Enfin, les entreprises doivent également s’adapter à un cadre réglementaire en constante évolution et faire face à la concurrence dans un marché globalisé.
- Que pensez-vous des réglementations en vigueur en Algérie pour assurer la sécurité des données et des systèmes d’information ?
En Algérie, la sécurité des données et des systèmes d’information est principalement régie par la loi 18-07 sur la protection des données personnelles, promulguée en 2018 et mise en application en août 2022. Cette loi établit des règles strictes pour le traitement des données personnelles, y compris le consentement, la finalité, la minimisation et la sécurité des données, et crée une autorité de protection des données.
En complément, la législation sur la cybercriminalité offre des mesures supplémentaires pour la sécurité des systèmes d’information, avec des sanctions en cas de violation. Bien que l’adoption de normes internationales de sécurité informatique, comme l’ISO/IEC 27001, ne soit pas obligatoire, les organisations algériennes peuvent les appliquer volontairement.
Des réglementations sectorielles spécifiques existent également, notamment dans les services financiers, exigeant une protection et une surveillance accrues.
En outre, le gouvernement algérien a pu initier des programmes pour renforcer la cybersécurité dans le pays, en collaboration avec des entités nationales et internationales, soulignant l’engagement du pays à garantir la sécurité des données et des systèmes d’information.
- Il est largement reconnu dans le domaine de la technologie et de l’économie que les données sont devenues des actifs stratégiques, et l’adage : «Celui qui détient les données détient le pouvoir» est plus que jamais d’actualité. Quelle est votre analyse à ce sujet ?
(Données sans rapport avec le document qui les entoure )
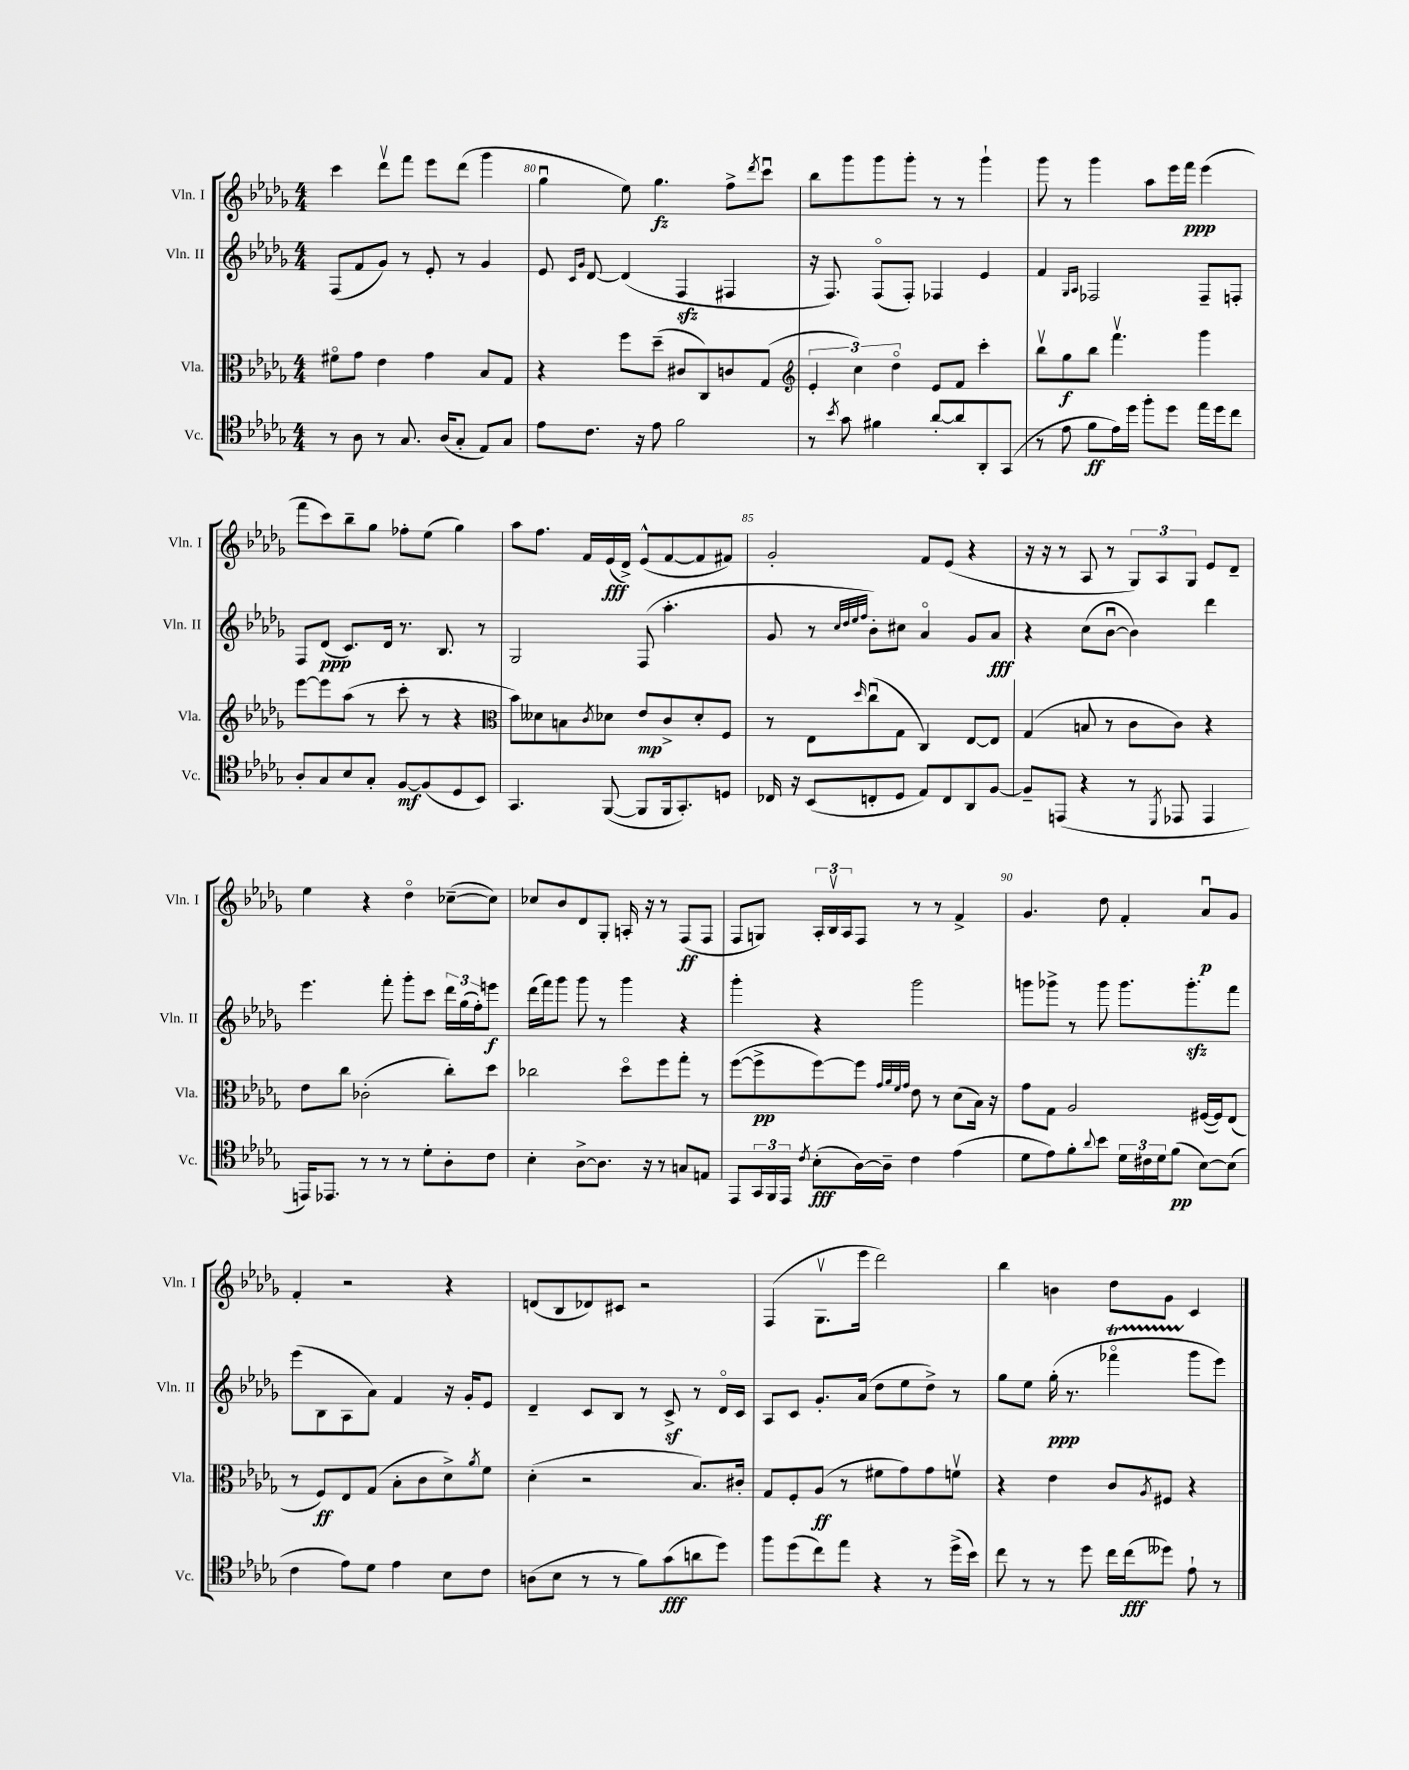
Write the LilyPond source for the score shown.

<<
\new StaffGroup <<
\new Staff = "s0" \with { instrumentName = "Vln. I" shortInstrumentName = "Vln. I" } {
    \clef treble \key des \major \numericTimeSignature \time 4/4
    c'''4 des'''8\upbow f'''8 ees'''8 des'''8( ges'''4 |
    ges''4\downbow ees''8) ges''4.\fz f''8-> \acciaccatura { des'''8 } c'''8\downbow |
    bes''8 ges'''8 ges'''8 ges'''8-. r8 r8 ges'''4-! |
    ges'''8 r8 ges'''4 aes''8 ees'''16 f'''16\ppp ees'''4( |
    f'''8 c'''8) bes''8-- ges''8 fes''8-. ees''8( ges''4) |
    aes''8 f''8. f'16 ees'16\fff( des'16->) ees'8-^( f'8~ f'8 fis'8) |
    ges'2-. f'8 ees'8( r4 |
    r16 r16 r8 aes8 r8 \tuplet 3/2 { ges8) aes8 ges8 } ees'8 des'8-- |
    ees''4 r4 des''4\flageolet ces''8~--( ces''8) |
    ces''8 bes'8 des'8 ges8-. a16-. r16 r8 f8\ff( f8 |
    f8 g8) \tuplet 3/2 { aes16-. bes16\upbow aes16 } f8 r8 r8 f'4-> |
    ges'4. des''8 f'4-. aes'8\downbow\p ges'8 |
    f'4-. r2 r4 |
    d'8( bes8 des'8) cis'8 r2 |
    f4( ges8.\upbow ees'''16 des'''2) |
    bes''4 b'4 des''8 ges'8 c'4 \bar "|." |
}
\new Staff = "s1" \with { instrumentName = "Vln. II" shortInstrumentName = "Vln. II" } {
    \clef treble \key des \major \numericTimeSignature \time 4/4
    f8( f'8 ges'8) r8 ees'8-. r8 ges'4 |
    ees'8 \grace { c'16 ges'16 } des'8~ des'4( f4\sfz fis4 |
    r16 f8.) f8\flageolet( f8-.) fes4 ees'4 |
    f'4 \grace { ges16 aes16 } fes2 fes8-- f8-. |
    f8 des'8\ppp( c'8.) des'16 r8. bes8. r8 |
    ges2 f8( aes''4.-. |
    ges'8 r8 \grace { c''32 des''32 ees''32 f''32 } bes'8-.) cis''8 aes'4\flageolet ges'8 aes'8\fff |
    r4 c''8( bes'8~\downbow bes'4) des'''4 |
    ees'''4. f'''8-. ges'''8-. c'''8 \tuplet 3/2 { des'''16 ges''16( f''16-.) } e'''8\f |
    des'''16( f'''16) ges'''8 ges'''8 r8 ges'''4 r4 |
    ges'''4-. r4 ges'''2 |
    g'''8 ges'''8-> r8 ges'''8 ges'''8. ges'''8.-.\sfz f'''8 |
    ees'''8( bes8 aes8 aes'8) f'4 r16 ges'16-. ees'8 |
    des'4-- c'8 bes8 r8 c'8->\sf r8 des'16\flageolet c'16 |
    aes8 c'8 ges'8.-. aes'16( des''8 ees''8 des''8->) r8 |
    ges''8 ees''8 ges''16-.\ppp( r8. fes'''4\flageolet\startTrillSpan ges'''8\stopTrillSpan ees'''8) \bar "|." |
}
\new Staff = "s2" \with { instrumentName = "Vla." shortInstrumentName = "Vla." } {
    \clef alto \key des \major \numericTimeSignature \time 4/4
    fis'8\flageolet ges'8 ees'4 ges'4 bes8 ges8 |
    r4 f''8 des''8--( cis'8 c8) c'8 ges8( |
    \clef treble \tuplet 3/2 { ees'4-. c''4) des''4\flageolet } ees'8 f'8 c'''4-. |
    bes''8\upbow ges''8\f bes''8 f'''4.\upbow ges'''4 |
    ees'''8~ ees'''8 aes''8( r8 c'''8-. r8 r4 |
    \clef alto bes'8) deses'8 b8 \acciaccatura { c'8 } des'8 ees'8\mp c'8-> des'8-. f8 |
    r8 ees8 \grace { des''16 } c''8\downbow( ges8 c4) ees8~ ees8 |
    ges4( b8 r8 c'8 c'8) r4 |
    ees'8 c''8 ces'2-.( c''8-.) des''8 |
    ces''2 des''8\flageolet f''8 ges''8-. r8 |
    f''8~( f''8->\pp f''8~) f''8 \grace { ges'32 aes'32 f'32 ges'32 } ees'8 r8 des'8( bes16) r16 |
    ges'8 ges8 aes2 fis16~( fis16) ees8( |
    r8 f8\ff) ees8 ges8( bes8-. c'8 des'8->) \acciaccatura { aes'8 } f'8 |
    des'4-.( r2 bes8.) cis'16-. |
    ges8 f8-. aes8\ff( r8 fis'8 ges'8) ges'8 f'8\upbow |
    r4 ees'4 c'8 \acciaccatura { aes8 } fis8 r4 \bar "|." |
}
\new Staff = "s3" \with { instrumentName = "Vc." shortInstrumentName = "Vc." } {
    \clef tenor \key des \major \numericTimeSignature \time 4/4
    r8 aes8 r8 ges8. aes16( ges8-. ees8) ges8 |
    ees'8 c'8. r16 ees'8 f'2 |
    r8 \acciaccatura { bes'8 } ges'8 fis'4 aes'8~-. aes'8 aes,8-. ges,8( |
    r8 ees'8 f'8\ff ees'16) des''16 f''8-. des''8 ees''16 des''16 c''8 |
    aes8-. ges8 bes8 ges8-. f8~\mf f8( des8 bes,8) |
    ges,4. f,8~( f,8 f,16 ges,8.-.) d8 |
    ces16 r16 bes,8( c8-. des8 ees8) c8 aes,8 f8~ |
    f8-- e,8( r4 r8 \acciaccatura { des,8 } ees,8 ees,4 |
    e,16) ees,8. r8 r8 r8 des'8-. aes8-. c'8 |
    bes4-. aes8~-> aes8. r16 r8 g8 e8 |
    ees,8 \tuplet 3/2 { ges,16 f,16 ees,16 } \acciaccatura { c'8 } bes8-.\fff( aes16~) aes16-- c'4 ees'4( |
    des'8 ees'8) f'8-. \appoggiatura { aes'8 } bes'8 \tuplet 3/2 { des'16 cis'16 des'16 } f'8\pp( bes8~) bes8( |
    c'4 ees'8) des'8 ees'4 bes8 c'8 |
    a8( bes8 r8 r8 f'8) ges'8\fff( a'8 des''8) |
    f''8 des''8( c''8) ees''8 r4 r8 des''16->( bes'16) |
    c''8 r8 r8 des''8 c''16 c''16\fff( deses''8) ees'8-! r8 \bar "|." |
}
>>
>>
\layout { \context { \Score currentBarNumber = #79 \override BarNumber.break-visibility = ##(#f #t #t) barNumberVisibility = #(every-nth-bar-number-visible 5) } }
Les données sont devenues des actifs stratégiques clés dans le contexte de la transformation numérique en Algérie. La capacité à collecter, analyser et utiliser les données offre des avantages significatifs en termes d’innovation et de prise de décision.
Les technologies telles que le cloud computing, l’intelligence artificielle, l’Internet des Objets (IoT), le Big Data, et la blockchain pourraient jouer un rôle essentiel dans cette transformation.
Elles permettront non seulement une collecte et un traitement efficace des données, mais aussi leur utilisation pour développer de nouveaux modèles d’affaires et améliorer les processus de gestion.
L’utilisation de ces technologies favorise une meilleure compréhension des besoins du marché, améliore l’efficacité opérationnelle et crée de nouvelles opportunités de croissance pour les entreprises.
Dans ce contexte, la maîtrise et la gestion des données deviennent un pouvoir stratégique pour les entreprises et les institutions, soulignant l’importance de la cybersécurité et de la gouvernance des données dans le paysage numérique actuel.